Thursday, August 23, 2012

proving myself wrong

I noticed something last night as I walked to the yurt to go to bed. I noticed that I have become more and more familiar with the night sky. Every evening I look up, I am now recognizing stars and constellations, I may not know their name, but I’m getting to know them. I am noticing details about the moon and this star or that star. Where it is the dipper tonight? Last night it hit me as I looked at a triangle that caught my eye about four nights ago that now I have seen that triangle every night, I feel affection toward it. Like, Hi again, here we are.  As I read this I worry if it sounds like I’ve lost my mind. 

I’ve never felt familiar with the sky, I have always felt familiar with the earth, trees, grass, ocean and animals but the sky has seemed too big, too overwhelming to explore, until now. Now it seems part of my intimate life, part of my inner and outer world. I have become acutely aware that I am paying attention to things I had really never given much thought about.  There is a familiarity I feel now, but it’s always moving, we’re always moving. 

One thing farming has given me and taught me is to pay attention. Pay attention to the wind, the forecast the changes in daylight hours, soil temperature, the sounds, the rain, the humidity. Farming has taught me to see as much as my eyes can let in, and while I’m looking my brain is engaged. Farming has taught me to be present. When I started a zen meditation practice I realized that I already had developed some tools of attention, so my zen practice felt natural.  But my practice has helped to develop what I do with the information I receive, which did not feel natural. How would I react to what I was seeing yet had no control over? 

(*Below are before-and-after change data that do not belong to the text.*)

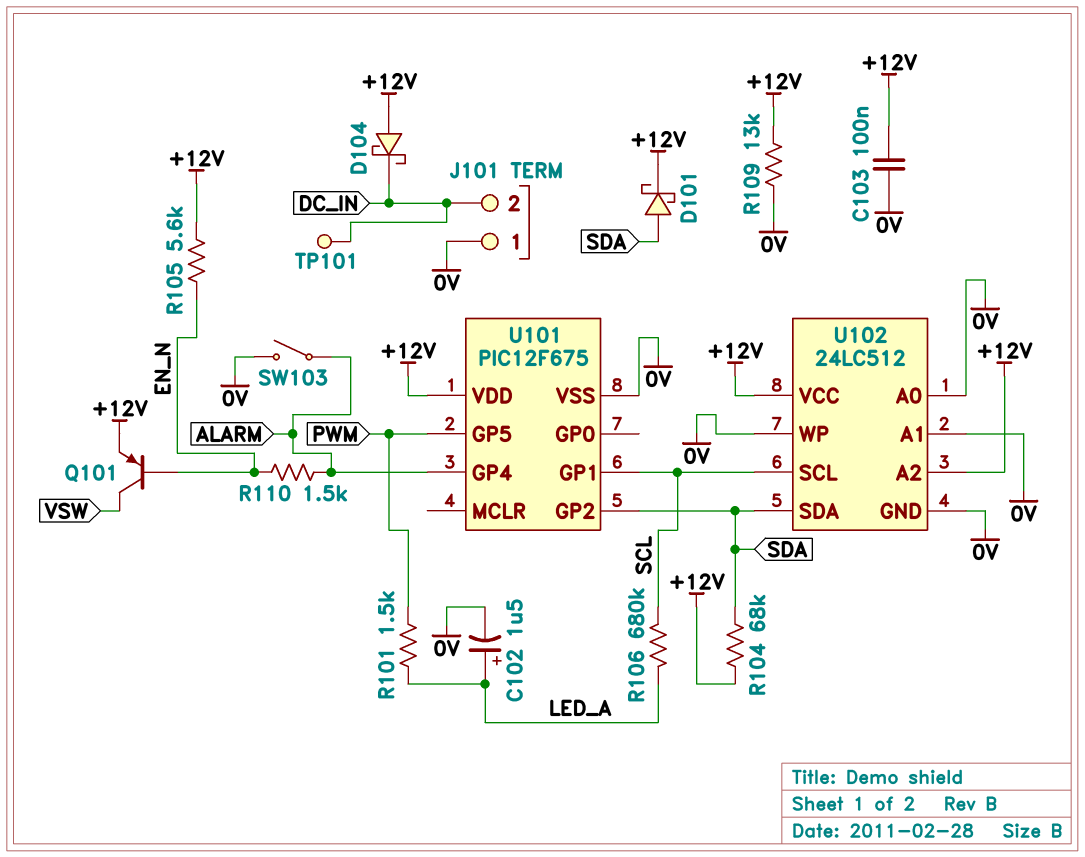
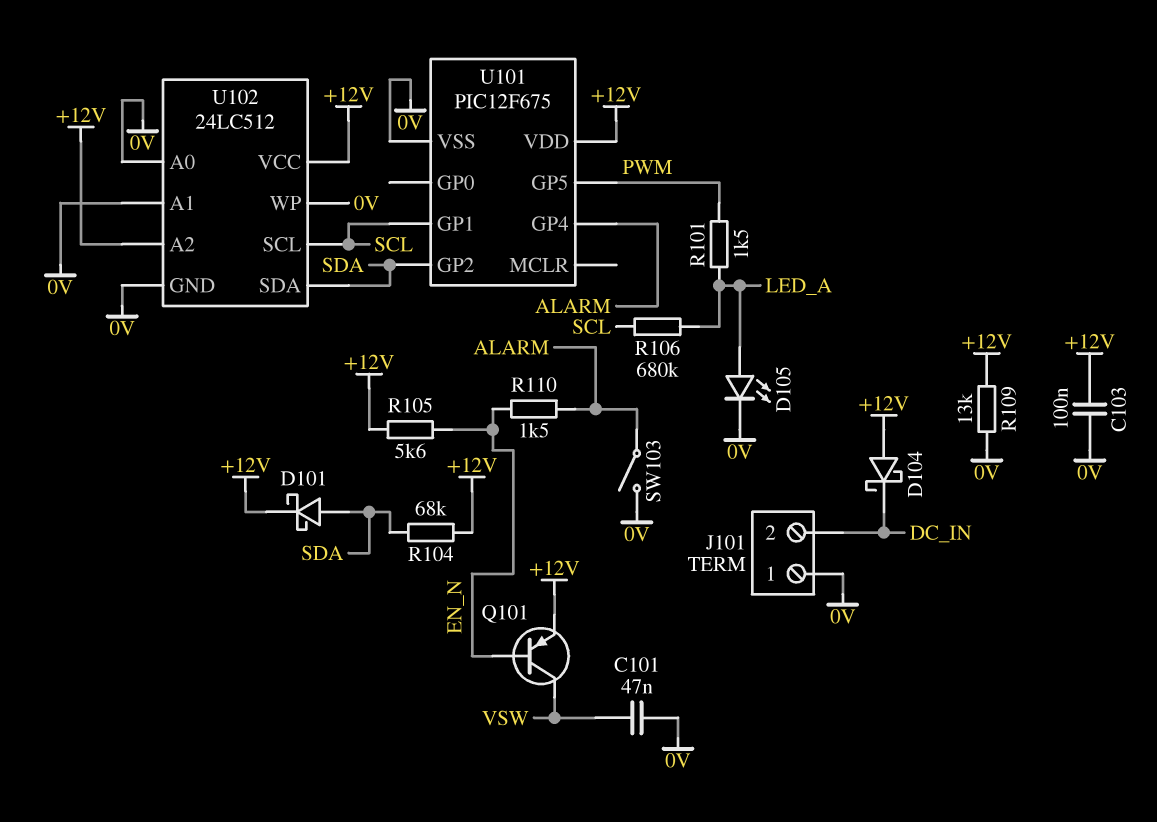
C101: none -> 47nF (0V, VSW)
C102: 1.5uF (plus LED_A, minus 0V) -> none
D105: none -> LED (A LED_A, K 0V)
TP101: test point (DC_IN) -> none

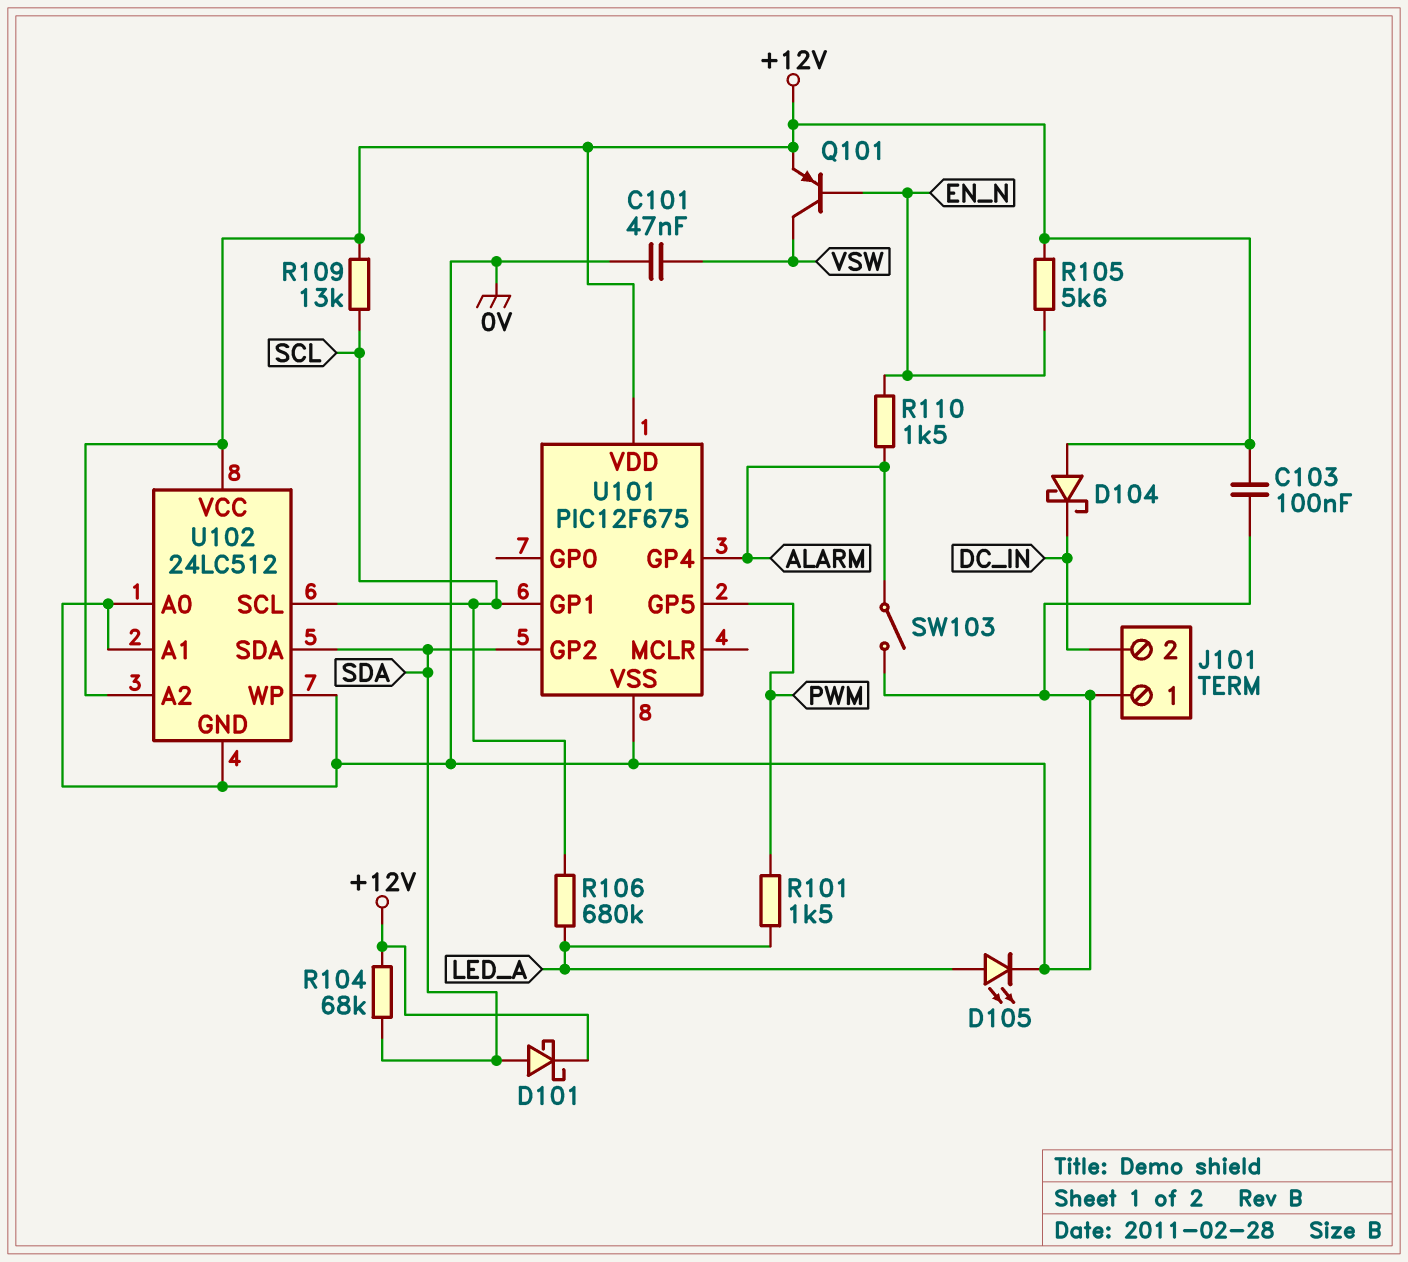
R109: 13k (+12V, 0V) -> 13k (+12V, SCL)

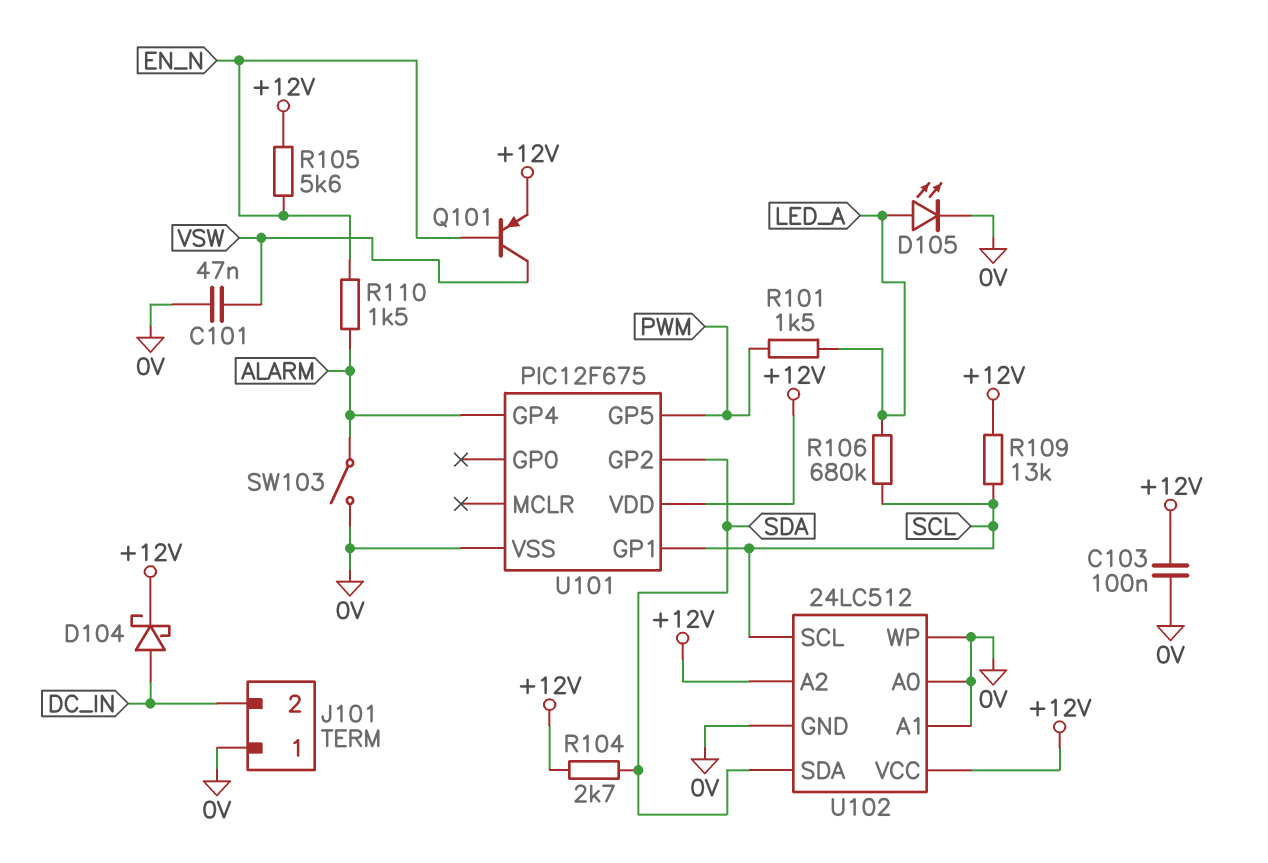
D101: schottky (A SDA, K +12V) -> none
D104: schottky (A +12V, K DC_IN) -> schottky (A DC_IN, K +12V)
R104: 68k (+12V, SDA) -> 2.7k (+12V, SDA)

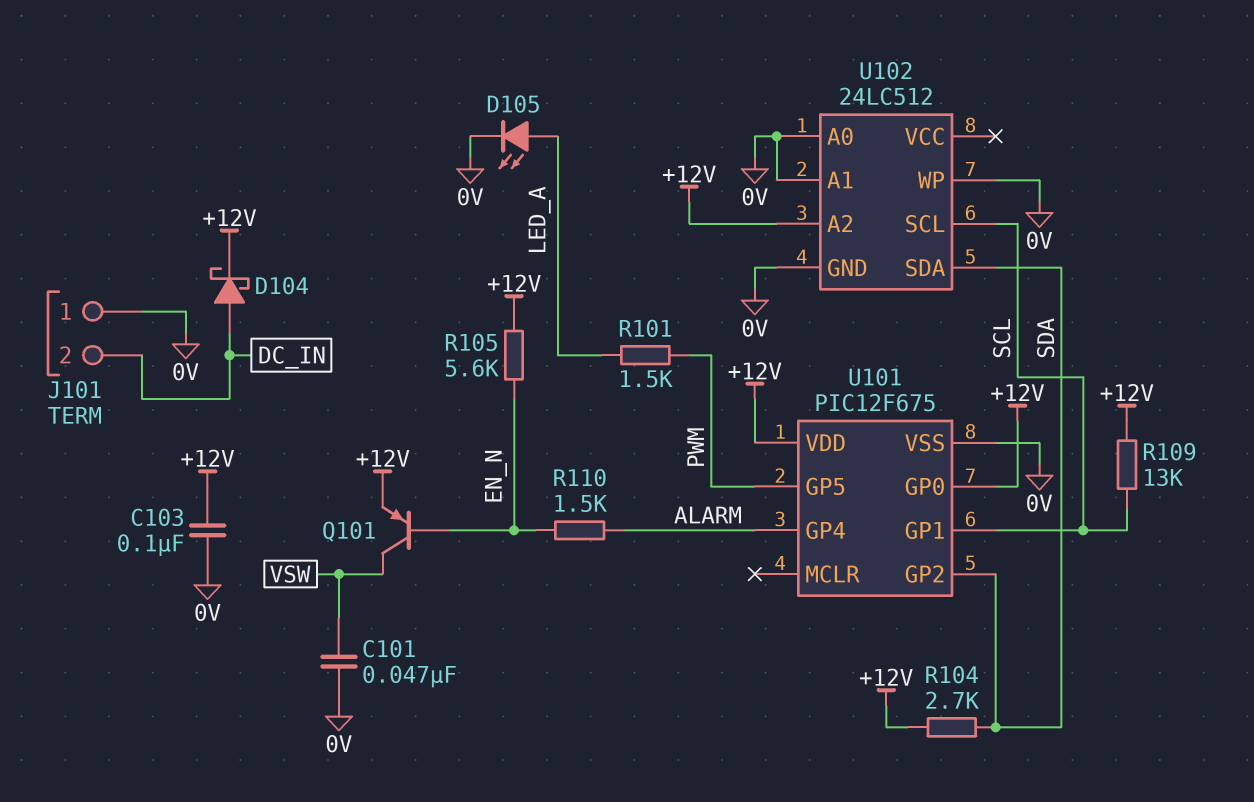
R106: 680k (LED_A, SCL) -> none
SW103: switch (0V, ALARM) -> none
U101 pin GP0: none -> +12V
U102 pin VCC: +12V -> none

Over time I have eluded to some kind of spiritual practice, but I have felt like not only is that a deeply personal matter but one I’ve been on the fence about for some time now. It’s uncomfortable for me to confront my lack of clarity and biases of religious life and spirituality. I’ve been very angry about religion equating it to the opposite of good, rather closer to evil doing. The polarizing conversations  about abortion or women’s rights and  gay marriage, immigration, poverty and  taxes has separated me and caused me to look at religion as an us against them scenario and I just can’t accept that. I know there are bad folks out there that mean others harm, but I also know that the majority of people are trying to do good.  I think it’s fair to say that we are all in many ways operating and navigating this life through our own personal experience and of course the influence of those around us. 

I welcome learning and exploring things that I don’t understand. I am not interested in being right or proving anyone wrong, but I am interested in challenging my own ideas and thoughts.  Tonight I am starting a series of classes called interreligious understanding at Philips Theological Seminary. I am really looking forward to gaining a better understanding of the wildly diverse and rich religious communities that exist in our lives. I do recognize that my hopes are that I will see more good, more commonalities more reasons to love that to separate. I’m hoping to learn that not all people of religious faiths want to bring me suffering and pain because I am gay. That, I too can share the sacredness of living on this planet.

One thing I have come to learn about myself, when I think I'm really really right...well, usually I was wrong.